Stark prägen die Bauteile des 16. Jhs., die ab 1521, nach der Erhebung zur Reichsfreiherrschaft, anzusetzen sind, das Gesamtbild. Dieser Zeit entstammen u. a. die 2-gesch. Säulenarkaden, die den unteren Hof 3-seitig umgeben und jüngst freigelegte, gut erhaltene Reste einer gemalten, vielfarbigen Renaissancedekoration mit ornamentalen und figuralen Motiven zeigen. Zentrum der Arkaden ist ein dem S-Trakt vorgestellter Treppenturm mit einer großzügig angelegten, qualitätsvollen Schneckenstiege.
Um 1530 kann einer der bedeutendsten Bauteile der Burg, das vorgelagerte Rondell datiert werden.
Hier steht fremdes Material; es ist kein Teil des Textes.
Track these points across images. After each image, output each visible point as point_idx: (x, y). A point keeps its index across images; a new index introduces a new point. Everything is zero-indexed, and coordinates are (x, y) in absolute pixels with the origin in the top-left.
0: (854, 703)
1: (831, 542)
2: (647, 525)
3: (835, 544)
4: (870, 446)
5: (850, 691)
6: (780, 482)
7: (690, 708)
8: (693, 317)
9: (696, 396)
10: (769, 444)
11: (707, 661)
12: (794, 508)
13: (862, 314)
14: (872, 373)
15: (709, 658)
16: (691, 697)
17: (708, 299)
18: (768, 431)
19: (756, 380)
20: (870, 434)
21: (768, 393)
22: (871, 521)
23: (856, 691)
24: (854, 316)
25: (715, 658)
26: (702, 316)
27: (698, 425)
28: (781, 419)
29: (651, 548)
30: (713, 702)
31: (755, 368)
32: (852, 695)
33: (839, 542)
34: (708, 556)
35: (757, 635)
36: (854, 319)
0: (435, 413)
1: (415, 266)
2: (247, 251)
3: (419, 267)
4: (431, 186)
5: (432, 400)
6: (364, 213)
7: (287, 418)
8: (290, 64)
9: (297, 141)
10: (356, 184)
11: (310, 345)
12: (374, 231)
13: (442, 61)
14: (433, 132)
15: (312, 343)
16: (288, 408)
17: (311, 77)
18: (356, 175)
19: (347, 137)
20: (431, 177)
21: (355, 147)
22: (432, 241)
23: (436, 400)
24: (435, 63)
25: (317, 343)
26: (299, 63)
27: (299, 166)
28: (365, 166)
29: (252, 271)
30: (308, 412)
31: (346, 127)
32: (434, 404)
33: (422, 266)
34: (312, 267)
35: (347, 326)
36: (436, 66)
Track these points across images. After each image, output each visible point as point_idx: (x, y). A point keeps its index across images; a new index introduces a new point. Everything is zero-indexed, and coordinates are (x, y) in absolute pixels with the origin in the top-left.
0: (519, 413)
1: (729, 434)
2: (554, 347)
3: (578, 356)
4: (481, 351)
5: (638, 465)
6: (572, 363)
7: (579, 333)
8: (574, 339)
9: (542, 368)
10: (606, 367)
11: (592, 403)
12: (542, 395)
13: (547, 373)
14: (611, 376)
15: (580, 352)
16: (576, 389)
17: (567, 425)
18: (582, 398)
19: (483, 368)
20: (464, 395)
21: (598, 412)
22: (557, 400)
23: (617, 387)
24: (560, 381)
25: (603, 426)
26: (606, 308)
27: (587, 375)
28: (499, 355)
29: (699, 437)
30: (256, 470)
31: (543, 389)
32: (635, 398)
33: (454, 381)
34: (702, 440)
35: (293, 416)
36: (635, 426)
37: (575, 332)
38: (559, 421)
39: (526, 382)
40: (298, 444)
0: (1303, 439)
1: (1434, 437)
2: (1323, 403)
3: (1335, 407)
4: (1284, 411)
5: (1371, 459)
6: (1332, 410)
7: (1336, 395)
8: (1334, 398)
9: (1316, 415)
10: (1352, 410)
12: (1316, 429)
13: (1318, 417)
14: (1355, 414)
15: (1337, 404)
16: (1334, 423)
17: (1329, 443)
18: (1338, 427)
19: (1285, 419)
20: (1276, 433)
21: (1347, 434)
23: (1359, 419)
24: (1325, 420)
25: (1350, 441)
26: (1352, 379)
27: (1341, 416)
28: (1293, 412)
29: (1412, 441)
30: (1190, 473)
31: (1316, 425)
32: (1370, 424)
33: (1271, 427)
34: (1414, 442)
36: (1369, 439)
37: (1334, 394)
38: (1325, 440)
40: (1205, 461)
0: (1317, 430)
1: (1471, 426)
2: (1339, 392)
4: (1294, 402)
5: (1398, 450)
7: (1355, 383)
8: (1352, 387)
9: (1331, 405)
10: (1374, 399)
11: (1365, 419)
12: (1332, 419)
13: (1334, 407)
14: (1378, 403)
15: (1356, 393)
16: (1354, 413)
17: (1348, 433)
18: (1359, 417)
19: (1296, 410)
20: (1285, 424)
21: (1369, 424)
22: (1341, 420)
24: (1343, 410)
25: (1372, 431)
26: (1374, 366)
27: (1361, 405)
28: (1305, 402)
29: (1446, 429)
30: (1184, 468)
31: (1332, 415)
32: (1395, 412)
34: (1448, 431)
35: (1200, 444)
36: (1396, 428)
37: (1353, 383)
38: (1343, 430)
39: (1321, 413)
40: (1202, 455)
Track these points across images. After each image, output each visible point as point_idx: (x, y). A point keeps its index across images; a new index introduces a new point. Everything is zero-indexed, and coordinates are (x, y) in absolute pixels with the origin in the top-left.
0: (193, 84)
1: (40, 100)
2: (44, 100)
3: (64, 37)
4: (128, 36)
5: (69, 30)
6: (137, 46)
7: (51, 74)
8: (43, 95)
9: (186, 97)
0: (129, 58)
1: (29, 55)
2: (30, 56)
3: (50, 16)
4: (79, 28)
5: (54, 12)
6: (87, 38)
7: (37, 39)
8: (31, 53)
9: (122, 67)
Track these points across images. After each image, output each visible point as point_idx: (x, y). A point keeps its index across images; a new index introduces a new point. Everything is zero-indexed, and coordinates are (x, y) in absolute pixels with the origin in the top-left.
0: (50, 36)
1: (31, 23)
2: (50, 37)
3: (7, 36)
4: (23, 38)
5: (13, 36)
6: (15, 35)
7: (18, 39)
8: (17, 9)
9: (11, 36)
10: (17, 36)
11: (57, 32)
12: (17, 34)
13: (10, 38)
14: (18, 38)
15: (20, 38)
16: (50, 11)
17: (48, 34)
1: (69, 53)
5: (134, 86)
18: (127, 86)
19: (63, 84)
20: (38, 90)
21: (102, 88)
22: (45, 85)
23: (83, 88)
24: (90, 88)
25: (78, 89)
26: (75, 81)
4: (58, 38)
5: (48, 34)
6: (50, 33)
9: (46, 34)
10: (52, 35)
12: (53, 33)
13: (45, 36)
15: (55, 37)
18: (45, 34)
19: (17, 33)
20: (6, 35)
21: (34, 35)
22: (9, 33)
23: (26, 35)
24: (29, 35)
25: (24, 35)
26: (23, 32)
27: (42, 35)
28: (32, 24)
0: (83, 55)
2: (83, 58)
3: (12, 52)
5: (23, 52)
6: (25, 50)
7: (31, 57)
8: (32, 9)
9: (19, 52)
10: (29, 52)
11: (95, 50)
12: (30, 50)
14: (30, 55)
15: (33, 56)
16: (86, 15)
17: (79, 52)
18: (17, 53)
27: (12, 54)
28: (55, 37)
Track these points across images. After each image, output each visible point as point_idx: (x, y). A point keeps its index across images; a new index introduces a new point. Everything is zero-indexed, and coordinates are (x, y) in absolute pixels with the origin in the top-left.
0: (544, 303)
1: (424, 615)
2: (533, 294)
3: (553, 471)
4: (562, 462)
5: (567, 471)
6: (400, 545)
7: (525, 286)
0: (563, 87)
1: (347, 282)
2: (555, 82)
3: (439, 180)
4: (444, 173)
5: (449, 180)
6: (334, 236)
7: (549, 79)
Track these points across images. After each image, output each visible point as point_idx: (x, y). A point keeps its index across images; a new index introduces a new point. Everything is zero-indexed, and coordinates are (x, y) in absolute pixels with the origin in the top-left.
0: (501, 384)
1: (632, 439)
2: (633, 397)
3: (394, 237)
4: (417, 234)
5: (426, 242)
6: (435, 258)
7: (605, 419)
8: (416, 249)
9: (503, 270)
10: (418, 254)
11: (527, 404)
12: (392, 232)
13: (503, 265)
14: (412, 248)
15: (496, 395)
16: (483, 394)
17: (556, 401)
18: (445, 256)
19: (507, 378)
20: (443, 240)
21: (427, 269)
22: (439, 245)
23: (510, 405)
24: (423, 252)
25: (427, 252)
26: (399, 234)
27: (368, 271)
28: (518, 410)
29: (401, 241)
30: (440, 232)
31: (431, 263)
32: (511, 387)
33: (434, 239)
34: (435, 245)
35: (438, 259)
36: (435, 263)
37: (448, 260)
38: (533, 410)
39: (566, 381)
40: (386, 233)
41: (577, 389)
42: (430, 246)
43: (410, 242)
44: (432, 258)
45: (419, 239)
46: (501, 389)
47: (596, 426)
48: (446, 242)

Der heute restaurierte, 3-gesch. Rundbau mit abgeplatteter burgseitiger Front ist als repräsentativ-funktioneller Wehrbau (Barbakane) zu sehen, der in Anregung von Dürers Architektur- und Befestigungstheorien entstanden ist und für seine Zeit als modernstes, jedoch äußerst selten ausgeführtes Befestigungselement der frühen Neuzeit gelten kann. Die dem Außengrundriss angepasste, randständige Verbauung wird von 2 Zugängen (Richtung Markt bzw. Richtung Meierhof) mit zugbrückenbewehrten Mann- und Fahrtoren durchbrochen. Die 3 Geschoße sind mit einer Vielzahl von Stück- und Gewehrscharten durchsetzt. Der ornamentale Sgraffitoschmuck zeigt Ähnlichkeiten zu den Malereien des Arkadenganges und zu noch tlw. sichtbaren Resten an den Fassaden der Burg. Architekturelemente, wie Fenster und Türen, zeigen noch durchaus spätgot. Prägung.
Neben der Nutzung als Wohnung mehrerer Mietparteien wird die Burg seit dem Übergang an die MG Pöggstall vermehrt als kulturelles Objekt verwendet. Die Anlage wird im Inneren laufend adaptiert, dabei von jüngeren, verunklärenden Zubauten befreit, und als Museumsobjekt genutzt. Rondell, Bergfried und Arkadengang sind im Zuge dieser Restaurierungstätigkeiten jüngst restauriert worden. Eine Weiterführung der Arbeiten, die mglw. zur Aufdeckung weiterer Architekturelemente führen, der weitere Ausbau der Schauräume sowie eine vermehrte kulturell-touristische Nutzung ist für die nächsten Jahre zu erwarten. (G.R.)